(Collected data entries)

▼

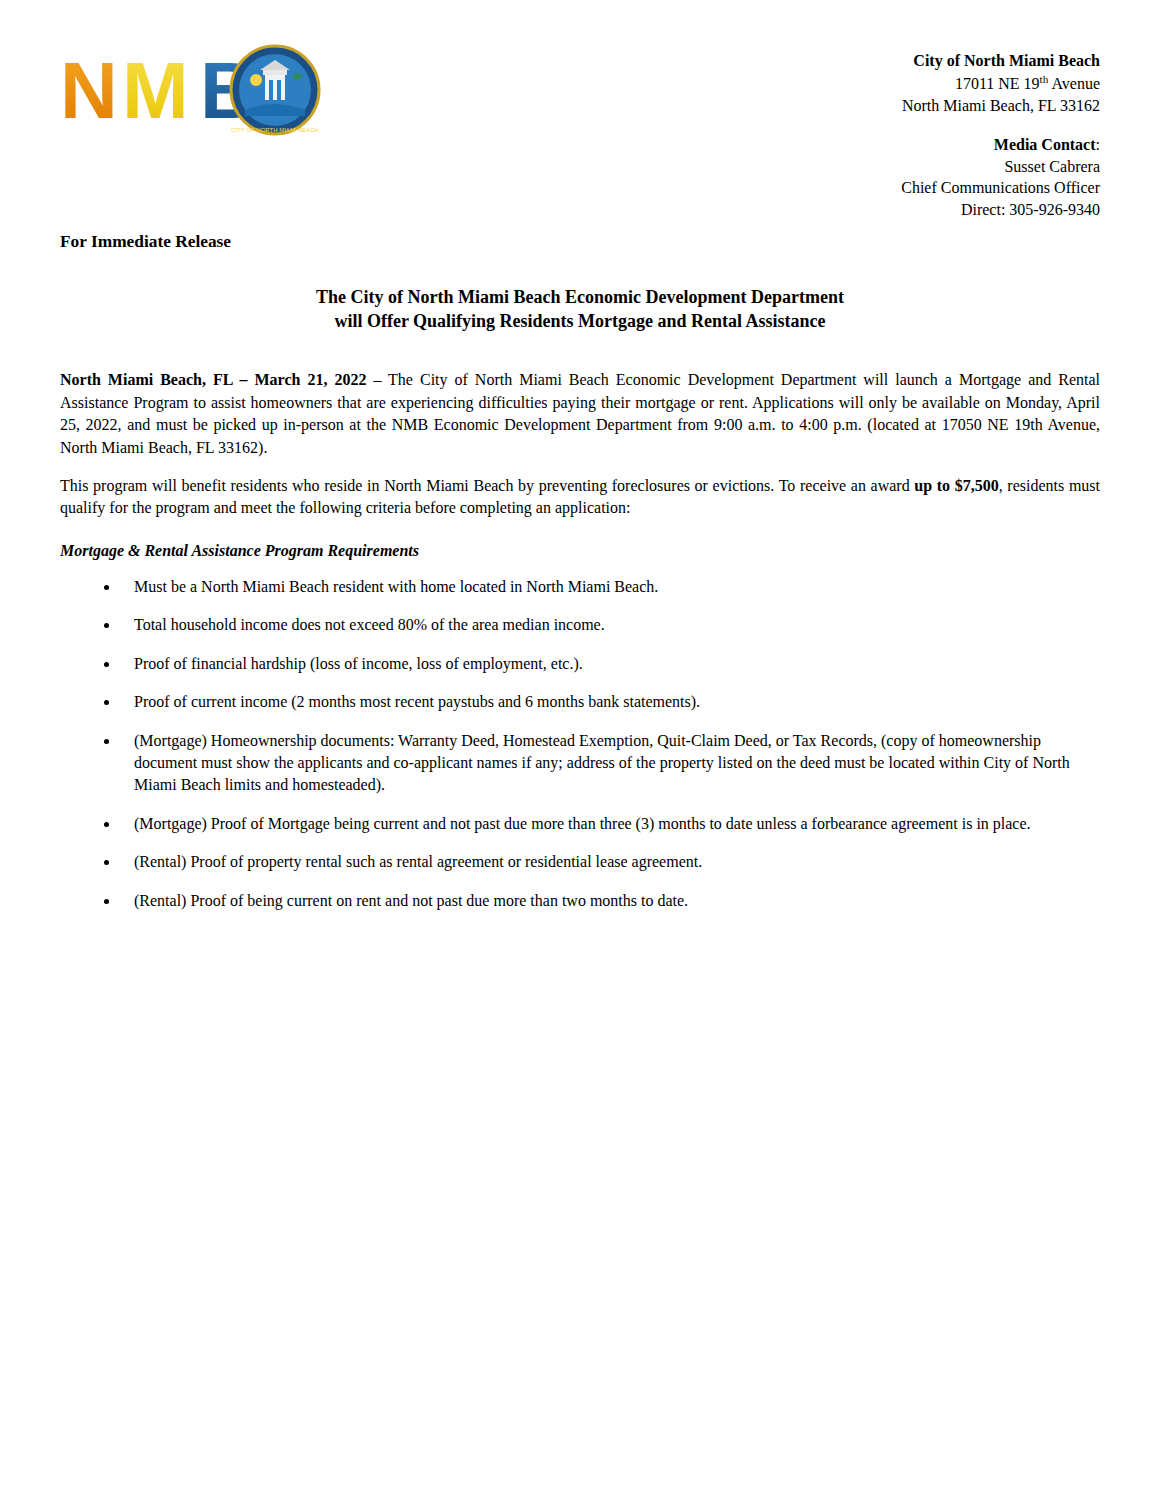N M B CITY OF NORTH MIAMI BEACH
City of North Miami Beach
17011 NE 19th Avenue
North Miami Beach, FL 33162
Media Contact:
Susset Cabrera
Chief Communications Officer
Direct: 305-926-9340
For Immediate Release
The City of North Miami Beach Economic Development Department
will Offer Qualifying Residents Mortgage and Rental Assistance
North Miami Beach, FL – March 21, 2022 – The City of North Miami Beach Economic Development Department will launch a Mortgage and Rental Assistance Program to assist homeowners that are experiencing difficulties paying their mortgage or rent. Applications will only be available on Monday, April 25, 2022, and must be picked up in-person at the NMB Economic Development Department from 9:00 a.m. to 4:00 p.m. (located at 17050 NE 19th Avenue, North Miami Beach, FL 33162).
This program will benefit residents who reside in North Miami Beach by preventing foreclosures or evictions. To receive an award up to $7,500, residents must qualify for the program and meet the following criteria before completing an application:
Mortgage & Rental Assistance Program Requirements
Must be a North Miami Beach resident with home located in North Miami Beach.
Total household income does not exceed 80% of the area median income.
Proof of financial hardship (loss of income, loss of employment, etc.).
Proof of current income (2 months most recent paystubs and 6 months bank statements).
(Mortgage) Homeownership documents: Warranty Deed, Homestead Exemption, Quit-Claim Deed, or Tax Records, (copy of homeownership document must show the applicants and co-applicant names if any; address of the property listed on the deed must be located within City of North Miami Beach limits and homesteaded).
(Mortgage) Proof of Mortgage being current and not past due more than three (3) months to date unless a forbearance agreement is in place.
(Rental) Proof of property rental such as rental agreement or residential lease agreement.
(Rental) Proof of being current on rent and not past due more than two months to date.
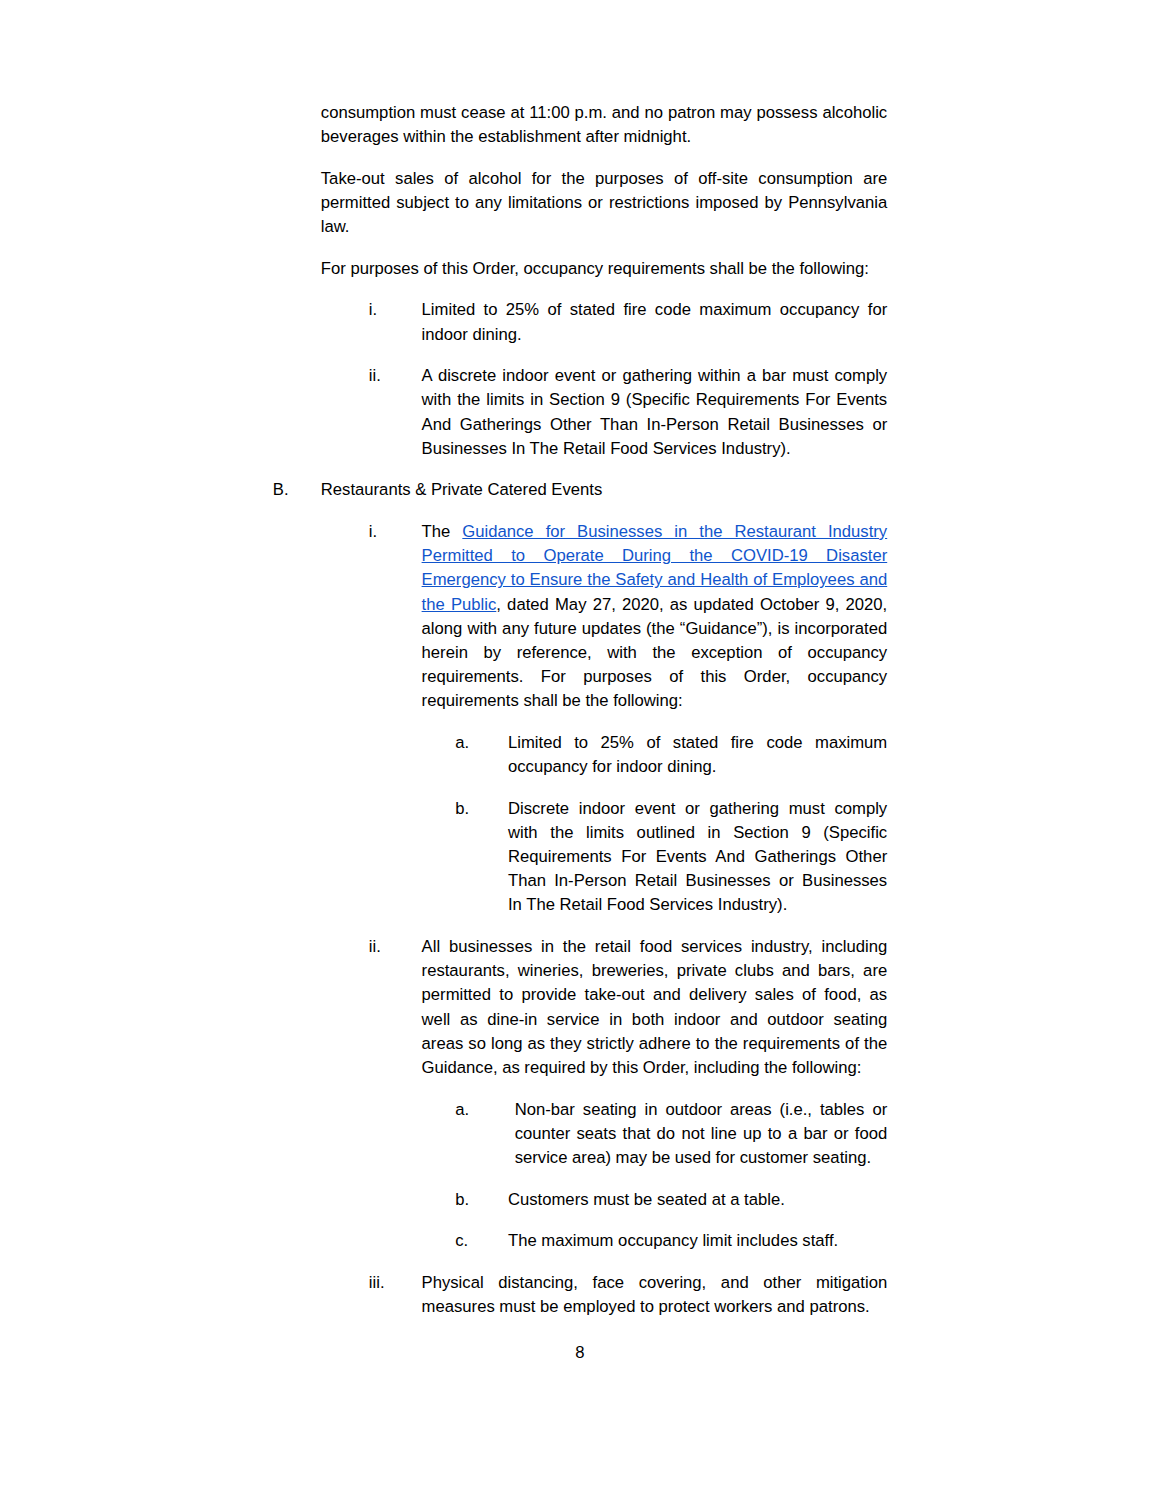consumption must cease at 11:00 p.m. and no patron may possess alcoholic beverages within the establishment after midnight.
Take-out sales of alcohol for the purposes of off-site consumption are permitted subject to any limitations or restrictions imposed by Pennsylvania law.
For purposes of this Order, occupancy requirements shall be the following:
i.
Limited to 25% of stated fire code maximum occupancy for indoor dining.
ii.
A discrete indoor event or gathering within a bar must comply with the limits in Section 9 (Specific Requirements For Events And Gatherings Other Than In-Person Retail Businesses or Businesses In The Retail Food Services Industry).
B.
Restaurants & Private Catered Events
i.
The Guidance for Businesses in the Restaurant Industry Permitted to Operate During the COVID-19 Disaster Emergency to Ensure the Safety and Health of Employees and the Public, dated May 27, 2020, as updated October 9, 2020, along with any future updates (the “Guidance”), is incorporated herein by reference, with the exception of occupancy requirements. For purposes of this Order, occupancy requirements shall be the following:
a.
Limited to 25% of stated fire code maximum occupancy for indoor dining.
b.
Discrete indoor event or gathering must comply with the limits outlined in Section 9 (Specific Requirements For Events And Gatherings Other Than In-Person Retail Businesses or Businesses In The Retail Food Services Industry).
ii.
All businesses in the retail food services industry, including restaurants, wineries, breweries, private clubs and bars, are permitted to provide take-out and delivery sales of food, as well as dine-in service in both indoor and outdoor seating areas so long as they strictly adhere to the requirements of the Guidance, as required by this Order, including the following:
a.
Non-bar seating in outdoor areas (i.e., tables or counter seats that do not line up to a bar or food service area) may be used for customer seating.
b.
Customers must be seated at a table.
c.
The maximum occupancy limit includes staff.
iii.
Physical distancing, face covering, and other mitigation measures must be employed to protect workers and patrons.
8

▲

— What you will do —
Find each line above that contains "Development", and copy those lines.

— Expected answer —
The City of North Miami Beach Economic Development Department
North Miami Beach, FL – March 21, 2022 – The City of North Miami Beach Economic Development Department will launch a Mortgage and Rental Assistance Program to assist homeowners that are experiencing difficulties paying their mortgage or rent. Applications will only be available on Monday, April 25, 2022, and must be picked up in-person at the NMB Economic Development Department from 9:00 a.m. to 4:00 p.m. (located at 17050 NE 19th Avenue, North Miami Beach, FL 33162).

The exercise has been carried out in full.